Court documents filed by DOJ charge that Ward diverted more than $500,000 from the President’s Dinner accounts to his own use, using the funds to pay his mortgage and to finance nearly $200,000 worth of home renovations.

Original NRCC estimates of how much Ward may have appropriated were along the line of $500-600K, but the NRCC’s outside auditors confirmed today that the actual damage was $725,000. In addition, Ward managed to grab $28,000 from the NRSC via joint fundraising activities and $47,000 from other GOP leadership PACs, for a total of almost $800,000. (Not to mention the $530,000 the NRCC has spent on lawyers and accountants tracking down the fraud!)
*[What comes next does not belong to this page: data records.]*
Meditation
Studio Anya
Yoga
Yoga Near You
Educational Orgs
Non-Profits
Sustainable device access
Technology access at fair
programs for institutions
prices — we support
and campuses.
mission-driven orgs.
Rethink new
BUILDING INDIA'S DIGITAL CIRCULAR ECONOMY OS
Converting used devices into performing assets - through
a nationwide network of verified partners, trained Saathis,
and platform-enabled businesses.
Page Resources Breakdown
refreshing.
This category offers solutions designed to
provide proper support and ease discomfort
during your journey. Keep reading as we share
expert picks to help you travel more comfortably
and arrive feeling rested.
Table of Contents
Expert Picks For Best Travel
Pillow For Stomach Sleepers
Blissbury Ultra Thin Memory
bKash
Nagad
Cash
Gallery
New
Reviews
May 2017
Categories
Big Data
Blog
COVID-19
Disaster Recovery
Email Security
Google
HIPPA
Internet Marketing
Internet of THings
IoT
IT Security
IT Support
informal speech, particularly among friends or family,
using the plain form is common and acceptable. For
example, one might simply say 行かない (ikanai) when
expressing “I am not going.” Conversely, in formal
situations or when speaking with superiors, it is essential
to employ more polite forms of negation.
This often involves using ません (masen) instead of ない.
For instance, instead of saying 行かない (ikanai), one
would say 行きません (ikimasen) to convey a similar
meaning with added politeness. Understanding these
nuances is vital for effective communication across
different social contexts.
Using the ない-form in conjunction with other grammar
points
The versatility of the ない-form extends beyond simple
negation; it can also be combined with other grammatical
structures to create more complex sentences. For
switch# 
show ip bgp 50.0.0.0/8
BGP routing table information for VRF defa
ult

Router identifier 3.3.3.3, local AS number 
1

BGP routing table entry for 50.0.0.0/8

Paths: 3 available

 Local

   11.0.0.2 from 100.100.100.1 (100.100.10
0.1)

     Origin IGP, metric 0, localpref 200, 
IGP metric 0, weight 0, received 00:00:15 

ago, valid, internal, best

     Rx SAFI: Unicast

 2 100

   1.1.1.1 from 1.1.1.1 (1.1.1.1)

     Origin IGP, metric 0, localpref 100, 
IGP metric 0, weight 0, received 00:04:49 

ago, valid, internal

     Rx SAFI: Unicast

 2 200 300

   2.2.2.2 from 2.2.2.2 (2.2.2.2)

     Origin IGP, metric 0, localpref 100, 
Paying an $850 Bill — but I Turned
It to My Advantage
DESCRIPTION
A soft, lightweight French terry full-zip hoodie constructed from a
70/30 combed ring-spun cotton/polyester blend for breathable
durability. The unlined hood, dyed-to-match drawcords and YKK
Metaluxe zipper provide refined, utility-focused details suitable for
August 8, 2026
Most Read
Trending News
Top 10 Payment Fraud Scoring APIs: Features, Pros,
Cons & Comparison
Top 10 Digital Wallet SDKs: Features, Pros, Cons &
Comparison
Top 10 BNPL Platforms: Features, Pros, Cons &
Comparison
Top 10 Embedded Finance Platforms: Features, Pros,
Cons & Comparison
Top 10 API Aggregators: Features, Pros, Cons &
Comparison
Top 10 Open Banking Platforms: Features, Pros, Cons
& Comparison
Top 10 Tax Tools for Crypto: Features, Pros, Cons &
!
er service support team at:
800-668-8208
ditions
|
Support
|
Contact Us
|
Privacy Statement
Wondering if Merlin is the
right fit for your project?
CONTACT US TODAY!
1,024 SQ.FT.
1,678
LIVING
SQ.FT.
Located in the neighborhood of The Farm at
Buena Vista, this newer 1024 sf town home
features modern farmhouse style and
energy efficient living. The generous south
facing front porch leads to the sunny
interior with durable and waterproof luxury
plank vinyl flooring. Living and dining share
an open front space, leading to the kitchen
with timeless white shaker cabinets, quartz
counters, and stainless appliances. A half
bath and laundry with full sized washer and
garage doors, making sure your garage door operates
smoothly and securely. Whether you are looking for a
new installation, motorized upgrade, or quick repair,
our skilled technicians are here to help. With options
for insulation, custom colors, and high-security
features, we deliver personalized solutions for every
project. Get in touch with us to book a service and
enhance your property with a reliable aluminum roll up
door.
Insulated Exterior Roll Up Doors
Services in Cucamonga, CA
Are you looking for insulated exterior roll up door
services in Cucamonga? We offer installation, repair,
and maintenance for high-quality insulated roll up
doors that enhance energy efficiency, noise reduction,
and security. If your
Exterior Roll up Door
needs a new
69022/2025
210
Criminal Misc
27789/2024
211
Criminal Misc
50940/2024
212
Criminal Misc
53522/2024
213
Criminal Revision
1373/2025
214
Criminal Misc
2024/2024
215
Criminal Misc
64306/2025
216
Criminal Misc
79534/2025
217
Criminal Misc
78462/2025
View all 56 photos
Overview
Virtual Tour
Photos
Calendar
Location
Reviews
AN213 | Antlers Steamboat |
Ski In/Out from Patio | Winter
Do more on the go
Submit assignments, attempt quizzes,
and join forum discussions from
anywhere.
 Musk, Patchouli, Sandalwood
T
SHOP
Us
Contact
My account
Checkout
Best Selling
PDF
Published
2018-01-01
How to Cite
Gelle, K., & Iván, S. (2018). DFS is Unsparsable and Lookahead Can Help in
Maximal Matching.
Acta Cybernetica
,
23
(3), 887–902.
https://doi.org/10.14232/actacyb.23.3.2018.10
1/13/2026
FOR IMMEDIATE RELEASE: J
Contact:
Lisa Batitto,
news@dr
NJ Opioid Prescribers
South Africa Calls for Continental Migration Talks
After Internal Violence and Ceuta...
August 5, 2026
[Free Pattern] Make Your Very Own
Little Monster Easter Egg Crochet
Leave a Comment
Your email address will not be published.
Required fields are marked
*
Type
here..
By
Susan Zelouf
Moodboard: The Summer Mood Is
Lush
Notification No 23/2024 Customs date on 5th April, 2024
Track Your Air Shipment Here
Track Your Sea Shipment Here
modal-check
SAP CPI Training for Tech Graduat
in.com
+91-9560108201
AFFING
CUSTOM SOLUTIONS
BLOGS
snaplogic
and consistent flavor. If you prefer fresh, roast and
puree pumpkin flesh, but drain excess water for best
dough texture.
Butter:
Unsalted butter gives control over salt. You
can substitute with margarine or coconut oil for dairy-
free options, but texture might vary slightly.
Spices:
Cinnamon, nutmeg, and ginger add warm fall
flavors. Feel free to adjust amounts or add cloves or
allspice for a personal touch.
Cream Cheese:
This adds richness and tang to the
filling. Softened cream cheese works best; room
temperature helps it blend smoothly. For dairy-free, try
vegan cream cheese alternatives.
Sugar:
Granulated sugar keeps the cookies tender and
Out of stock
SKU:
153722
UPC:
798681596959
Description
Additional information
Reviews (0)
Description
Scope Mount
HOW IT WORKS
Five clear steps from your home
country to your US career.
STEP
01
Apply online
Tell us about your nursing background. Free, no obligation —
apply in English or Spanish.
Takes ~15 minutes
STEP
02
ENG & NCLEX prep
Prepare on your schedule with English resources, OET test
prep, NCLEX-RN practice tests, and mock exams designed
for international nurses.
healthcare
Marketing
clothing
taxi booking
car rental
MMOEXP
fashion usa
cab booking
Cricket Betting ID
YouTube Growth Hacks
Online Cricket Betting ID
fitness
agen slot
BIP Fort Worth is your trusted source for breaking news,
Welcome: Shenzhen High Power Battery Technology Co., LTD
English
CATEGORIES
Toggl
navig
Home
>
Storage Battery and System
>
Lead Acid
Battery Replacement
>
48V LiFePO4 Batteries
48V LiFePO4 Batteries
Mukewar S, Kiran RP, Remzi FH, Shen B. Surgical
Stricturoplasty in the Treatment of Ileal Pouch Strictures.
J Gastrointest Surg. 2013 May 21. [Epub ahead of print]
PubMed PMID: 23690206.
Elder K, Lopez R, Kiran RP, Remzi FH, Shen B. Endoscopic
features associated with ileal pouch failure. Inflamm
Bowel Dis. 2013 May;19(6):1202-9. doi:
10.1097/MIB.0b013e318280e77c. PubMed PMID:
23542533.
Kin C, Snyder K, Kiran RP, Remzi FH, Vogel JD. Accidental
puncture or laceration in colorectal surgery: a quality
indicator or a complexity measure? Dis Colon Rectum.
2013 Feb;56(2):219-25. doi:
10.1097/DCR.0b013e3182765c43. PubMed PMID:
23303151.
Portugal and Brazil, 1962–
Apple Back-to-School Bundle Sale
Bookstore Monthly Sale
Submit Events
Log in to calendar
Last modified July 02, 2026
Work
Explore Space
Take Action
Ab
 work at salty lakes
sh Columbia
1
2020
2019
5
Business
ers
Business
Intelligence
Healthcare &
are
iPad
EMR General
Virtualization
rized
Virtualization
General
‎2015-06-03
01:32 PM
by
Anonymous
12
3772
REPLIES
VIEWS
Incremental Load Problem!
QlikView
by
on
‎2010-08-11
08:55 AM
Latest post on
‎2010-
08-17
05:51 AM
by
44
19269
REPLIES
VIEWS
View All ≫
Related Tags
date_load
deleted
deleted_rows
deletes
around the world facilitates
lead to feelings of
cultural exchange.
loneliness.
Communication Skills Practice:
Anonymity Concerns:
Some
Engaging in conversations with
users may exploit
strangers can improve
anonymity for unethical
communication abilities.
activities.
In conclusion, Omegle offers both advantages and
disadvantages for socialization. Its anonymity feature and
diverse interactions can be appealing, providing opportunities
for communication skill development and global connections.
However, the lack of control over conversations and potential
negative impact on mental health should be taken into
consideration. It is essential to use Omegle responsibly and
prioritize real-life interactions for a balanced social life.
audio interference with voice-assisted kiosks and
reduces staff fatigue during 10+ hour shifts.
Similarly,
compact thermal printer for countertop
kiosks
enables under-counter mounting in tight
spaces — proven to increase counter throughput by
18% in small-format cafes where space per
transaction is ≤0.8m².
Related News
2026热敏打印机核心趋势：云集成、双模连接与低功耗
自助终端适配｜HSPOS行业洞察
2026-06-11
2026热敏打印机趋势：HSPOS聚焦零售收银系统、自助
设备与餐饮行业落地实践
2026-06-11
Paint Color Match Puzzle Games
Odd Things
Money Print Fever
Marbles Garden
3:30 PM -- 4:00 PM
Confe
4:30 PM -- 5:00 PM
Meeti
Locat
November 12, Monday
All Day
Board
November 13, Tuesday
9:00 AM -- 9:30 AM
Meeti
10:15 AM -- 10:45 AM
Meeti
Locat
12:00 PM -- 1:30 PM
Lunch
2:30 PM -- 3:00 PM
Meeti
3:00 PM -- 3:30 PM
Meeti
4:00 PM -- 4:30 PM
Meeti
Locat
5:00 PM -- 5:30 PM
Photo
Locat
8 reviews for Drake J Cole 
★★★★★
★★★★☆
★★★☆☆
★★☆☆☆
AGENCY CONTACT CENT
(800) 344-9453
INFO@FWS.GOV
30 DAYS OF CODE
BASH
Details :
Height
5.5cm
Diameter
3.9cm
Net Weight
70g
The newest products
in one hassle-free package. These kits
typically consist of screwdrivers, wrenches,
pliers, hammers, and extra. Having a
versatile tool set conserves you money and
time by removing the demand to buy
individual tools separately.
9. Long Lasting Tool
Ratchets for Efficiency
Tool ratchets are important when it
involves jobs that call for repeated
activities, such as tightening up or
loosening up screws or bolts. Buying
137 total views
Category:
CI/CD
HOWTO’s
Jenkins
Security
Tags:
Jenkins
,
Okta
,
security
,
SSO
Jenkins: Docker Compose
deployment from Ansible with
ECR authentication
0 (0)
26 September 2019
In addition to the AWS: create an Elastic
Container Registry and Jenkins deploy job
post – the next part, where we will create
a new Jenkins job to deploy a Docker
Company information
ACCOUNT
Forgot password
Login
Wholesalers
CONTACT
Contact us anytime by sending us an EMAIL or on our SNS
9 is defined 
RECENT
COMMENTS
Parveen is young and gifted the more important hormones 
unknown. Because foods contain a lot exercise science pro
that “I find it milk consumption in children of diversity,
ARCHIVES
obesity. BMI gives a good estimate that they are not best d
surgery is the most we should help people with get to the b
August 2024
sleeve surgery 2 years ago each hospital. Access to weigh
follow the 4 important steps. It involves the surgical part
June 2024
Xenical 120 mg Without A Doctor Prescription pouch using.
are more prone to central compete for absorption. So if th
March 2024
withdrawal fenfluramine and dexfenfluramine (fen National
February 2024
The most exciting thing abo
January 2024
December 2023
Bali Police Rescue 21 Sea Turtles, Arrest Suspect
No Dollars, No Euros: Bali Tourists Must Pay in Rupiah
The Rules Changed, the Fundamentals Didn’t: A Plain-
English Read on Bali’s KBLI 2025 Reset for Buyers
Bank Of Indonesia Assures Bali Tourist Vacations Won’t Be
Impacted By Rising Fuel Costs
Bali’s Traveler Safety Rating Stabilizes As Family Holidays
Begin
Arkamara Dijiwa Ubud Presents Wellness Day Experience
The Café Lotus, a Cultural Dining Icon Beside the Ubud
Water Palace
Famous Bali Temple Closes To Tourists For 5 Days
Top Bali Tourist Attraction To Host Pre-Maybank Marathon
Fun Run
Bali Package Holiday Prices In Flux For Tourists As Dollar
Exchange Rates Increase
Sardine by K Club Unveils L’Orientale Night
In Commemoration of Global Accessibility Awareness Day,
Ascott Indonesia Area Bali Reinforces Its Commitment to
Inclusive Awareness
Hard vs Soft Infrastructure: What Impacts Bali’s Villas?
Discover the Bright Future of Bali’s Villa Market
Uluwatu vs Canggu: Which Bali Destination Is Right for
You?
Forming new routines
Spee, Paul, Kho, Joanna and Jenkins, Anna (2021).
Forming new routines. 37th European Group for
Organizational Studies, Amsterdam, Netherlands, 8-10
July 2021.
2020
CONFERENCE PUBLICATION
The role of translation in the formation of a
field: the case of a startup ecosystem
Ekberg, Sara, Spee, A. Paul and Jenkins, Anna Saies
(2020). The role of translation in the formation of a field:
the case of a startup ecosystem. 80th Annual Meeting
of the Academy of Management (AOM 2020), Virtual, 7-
“It was important to get to the bottom of what happened,” House Republican Leader John A. Boehner said. “Clearly, it’s not nearly as bad as many of us said it might be.”

Well, it probably is a relief… to the extent that no one higher-up than Ward was found to have been engaged in any embezzling. As for the number of close races coming in November that could have been turned around with that $800,000, the damage can’t be calculated yet.